*WORK TASK*: Repeat only the stretch of lines below that runs from the line with "Phần điện năng" through the line with "Trong thực tế, trước", unaltered.

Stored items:
*-*-*
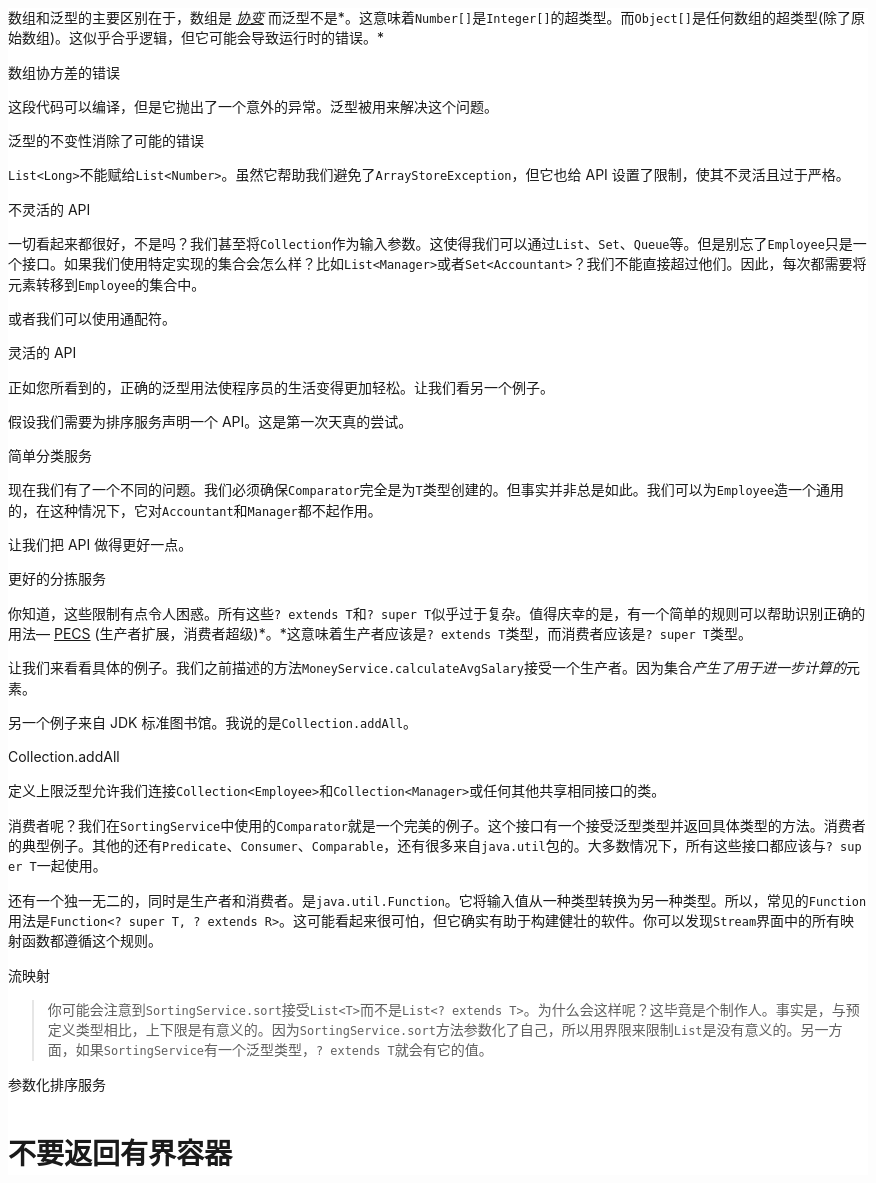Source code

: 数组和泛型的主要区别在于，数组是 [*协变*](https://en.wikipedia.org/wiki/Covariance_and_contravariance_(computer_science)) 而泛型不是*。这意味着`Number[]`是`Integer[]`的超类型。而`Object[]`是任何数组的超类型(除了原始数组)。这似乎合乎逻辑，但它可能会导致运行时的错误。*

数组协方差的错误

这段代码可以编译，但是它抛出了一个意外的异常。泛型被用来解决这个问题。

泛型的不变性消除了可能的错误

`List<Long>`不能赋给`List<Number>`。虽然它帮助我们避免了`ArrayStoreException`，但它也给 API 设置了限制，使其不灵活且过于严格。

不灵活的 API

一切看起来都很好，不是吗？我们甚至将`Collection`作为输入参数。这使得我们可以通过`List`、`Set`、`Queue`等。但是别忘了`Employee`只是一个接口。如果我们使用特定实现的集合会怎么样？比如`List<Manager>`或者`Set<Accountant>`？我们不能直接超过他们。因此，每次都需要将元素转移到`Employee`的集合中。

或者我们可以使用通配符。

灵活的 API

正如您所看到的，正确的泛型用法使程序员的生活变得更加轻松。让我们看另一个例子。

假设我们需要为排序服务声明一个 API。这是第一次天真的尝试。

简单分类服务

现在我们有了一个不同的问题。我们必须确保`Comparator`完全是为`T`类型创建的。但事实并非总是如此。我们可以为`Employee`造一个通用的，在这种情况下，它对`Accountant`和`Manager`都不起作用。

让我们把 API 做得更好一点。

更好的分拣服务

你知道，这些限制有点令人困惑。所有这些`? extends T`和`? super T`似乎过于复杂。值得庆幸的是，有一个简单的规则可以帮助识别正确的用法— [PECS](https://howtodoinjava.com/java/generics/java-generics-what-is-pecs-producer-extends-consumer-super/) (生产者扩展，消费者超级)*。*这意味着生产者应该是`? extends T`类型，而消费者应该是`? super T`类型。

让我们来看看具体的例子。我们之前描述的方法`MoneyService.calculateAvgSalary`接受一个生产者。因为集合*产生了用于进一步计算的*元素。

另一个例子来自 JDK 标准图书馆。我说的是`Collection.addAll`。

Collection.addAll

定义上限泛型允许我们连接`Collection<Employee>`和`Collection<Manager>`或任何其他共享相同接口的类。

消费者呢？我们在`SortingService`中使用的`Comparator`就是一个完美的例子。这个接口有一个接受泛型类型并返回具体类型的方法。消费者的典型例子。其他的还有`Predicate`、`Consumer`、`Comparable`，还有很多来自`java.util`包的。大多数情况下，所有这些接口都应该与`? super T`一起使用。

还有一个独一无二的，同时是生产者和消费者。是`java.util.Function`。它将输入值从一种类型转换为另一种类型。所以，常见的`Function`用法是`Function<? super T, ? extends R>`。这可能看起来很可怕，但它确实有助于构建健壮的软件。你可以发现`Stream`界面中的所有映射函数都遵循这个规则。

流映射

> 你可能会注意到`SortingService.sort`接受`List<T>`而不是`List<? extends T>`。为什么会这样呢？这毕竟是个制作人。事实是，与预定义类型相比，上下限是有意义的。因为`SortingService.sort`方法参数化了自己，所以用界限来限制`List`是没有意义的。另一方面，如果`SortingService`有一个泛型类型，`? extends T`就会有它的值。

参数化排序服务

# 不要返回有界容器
*-*-*
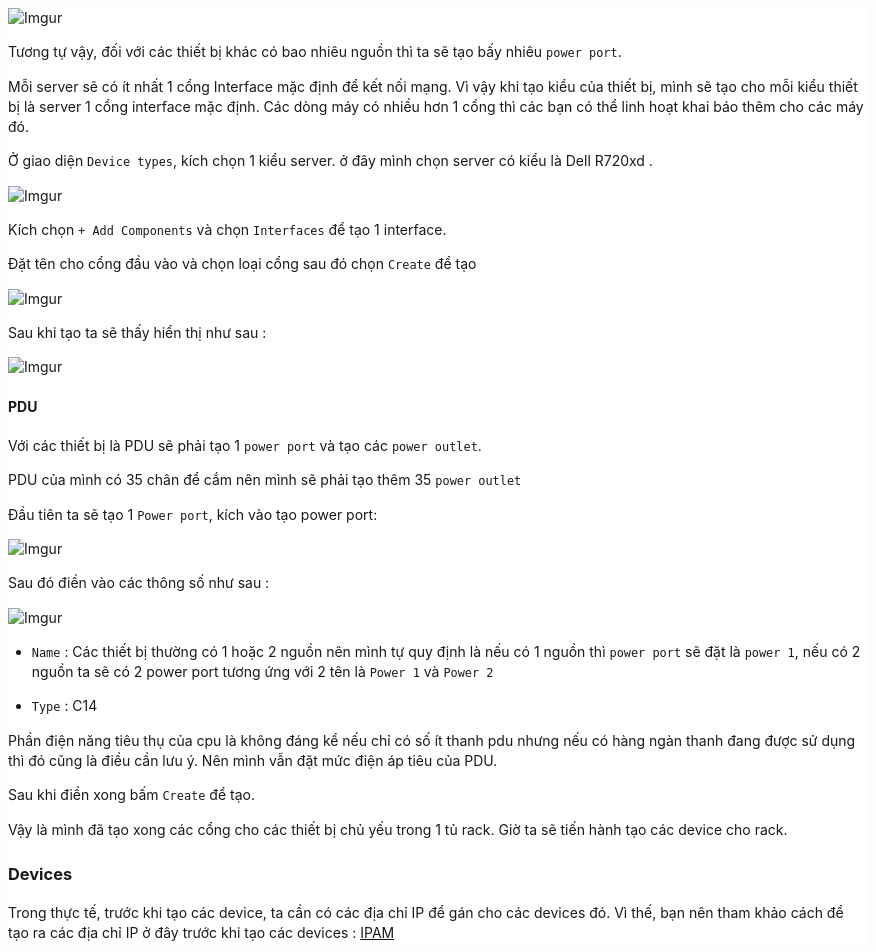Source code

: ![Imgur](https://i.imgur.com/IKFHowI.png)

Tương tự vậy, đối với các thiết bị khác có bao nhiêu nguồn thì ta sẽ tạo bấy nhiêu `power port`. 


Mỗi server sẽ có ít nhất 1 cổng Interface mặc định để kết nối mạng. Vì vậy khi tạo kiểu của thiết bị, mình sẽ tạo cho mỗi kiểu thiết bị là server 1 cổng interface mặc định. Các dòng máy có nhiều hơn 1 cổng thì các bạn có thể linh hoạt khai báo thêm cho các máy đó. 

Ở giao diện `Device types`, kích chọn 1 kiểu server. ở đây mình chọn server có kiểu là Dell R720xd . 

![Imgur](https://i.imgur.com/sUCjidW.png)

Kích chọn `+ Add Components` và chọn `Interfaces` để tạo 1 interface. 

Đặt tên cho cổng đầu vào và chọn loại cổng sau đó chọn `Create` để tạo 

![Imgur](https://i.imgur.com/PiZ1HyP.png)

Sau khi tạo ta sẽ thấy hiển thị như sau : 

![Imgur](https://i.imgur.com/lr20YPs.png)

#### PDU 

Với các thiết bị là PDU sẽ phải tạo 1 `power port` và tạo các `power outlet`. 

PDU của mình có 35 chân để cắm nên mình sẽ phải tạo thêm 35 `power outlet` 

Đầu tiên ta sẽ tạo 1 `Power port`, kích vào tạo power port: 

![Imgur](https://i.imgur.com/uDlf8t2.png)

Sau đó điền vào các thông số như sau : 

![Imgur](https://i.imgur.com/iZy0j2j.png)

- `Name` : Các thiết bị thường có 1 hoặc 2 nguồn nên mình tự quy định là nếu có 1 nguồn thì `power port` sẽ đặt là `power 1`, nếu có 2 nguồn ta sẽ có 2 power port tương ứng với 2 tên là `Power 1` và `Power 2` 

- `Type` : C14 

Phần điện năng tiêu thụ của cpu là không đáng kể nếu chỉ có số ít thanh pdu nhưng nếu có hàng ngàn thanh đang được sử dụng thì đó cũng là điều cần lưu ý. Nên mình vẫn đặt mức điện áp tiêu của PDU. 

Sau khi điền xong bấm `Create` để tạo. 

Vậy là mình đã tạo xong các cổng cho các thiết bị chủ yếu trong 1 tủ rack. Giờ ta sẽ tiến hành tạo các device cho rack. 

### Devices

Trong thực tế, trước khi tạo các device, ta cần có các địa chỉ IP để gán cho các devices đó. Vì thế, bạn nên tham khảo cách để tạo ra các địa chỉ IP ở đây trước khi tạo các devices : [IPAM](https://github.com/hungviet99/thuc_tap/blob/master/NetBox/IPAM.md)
*-*-*
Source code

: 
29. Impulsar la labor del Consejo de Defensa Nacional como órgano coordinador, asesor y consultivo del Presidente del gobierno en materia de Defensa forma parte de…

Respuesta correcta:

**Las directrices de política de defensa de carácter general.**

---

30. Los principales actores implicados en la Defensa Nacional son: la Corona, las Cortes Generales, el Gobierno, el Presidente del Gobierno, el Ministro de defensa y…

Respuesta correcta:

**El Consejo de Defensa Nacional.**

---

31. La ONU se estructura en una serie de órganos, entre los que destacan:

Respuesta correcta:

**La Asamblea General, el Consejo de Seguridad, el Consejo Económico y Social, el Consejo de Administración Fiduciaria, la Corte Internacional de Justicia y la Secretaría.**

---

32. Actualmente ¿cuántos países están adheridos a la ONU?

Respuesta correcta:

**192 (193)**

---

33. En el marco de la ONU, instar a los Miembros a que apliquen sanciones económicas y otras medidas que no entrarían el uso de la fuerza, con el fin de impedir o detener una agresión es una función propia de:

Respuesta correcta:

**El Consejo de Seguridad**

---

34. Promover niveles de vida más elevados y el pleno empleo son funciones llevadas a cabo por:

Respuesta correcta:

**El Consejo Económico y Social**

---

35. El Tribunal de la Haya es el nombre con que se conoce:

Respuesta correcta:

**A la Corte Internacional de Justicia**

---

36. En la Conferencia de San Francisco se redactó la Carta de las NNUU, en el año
*-*-*
*OUTPUT BELOW*:
Phần điện năng tiêu thụ của cpu là không đáng kể nếu chỉ có số ít thanh pdu nhưng nếu có hàng ngàn thanh đang được sử dụng thì đó cũng là điều cần lưu ý. Nên mình vẫn đặt mức điện áp tiêu của PDU. 

Sau khi điền xong bấm `Create` để tạo. 

Vậy là mình đã tạo xong các cổng cho các thiết bị chủ yếu trong 1 tủ rack. Giờ ta sẽ tiến hành tạo các device cho rack. 

### Devices

Trong thực tế, trước khi tạo các device, ta cần có các địa chỉ IP để gán cho các devices đó. Vì thế, bạn nên tham khảo cách để tạo ra các địa chỉ IP ở đây trước khi tạo các devices : [IPAM](https://github.com/hungviet99/thuc_tap/blob/master/NetBox/IPAM.md)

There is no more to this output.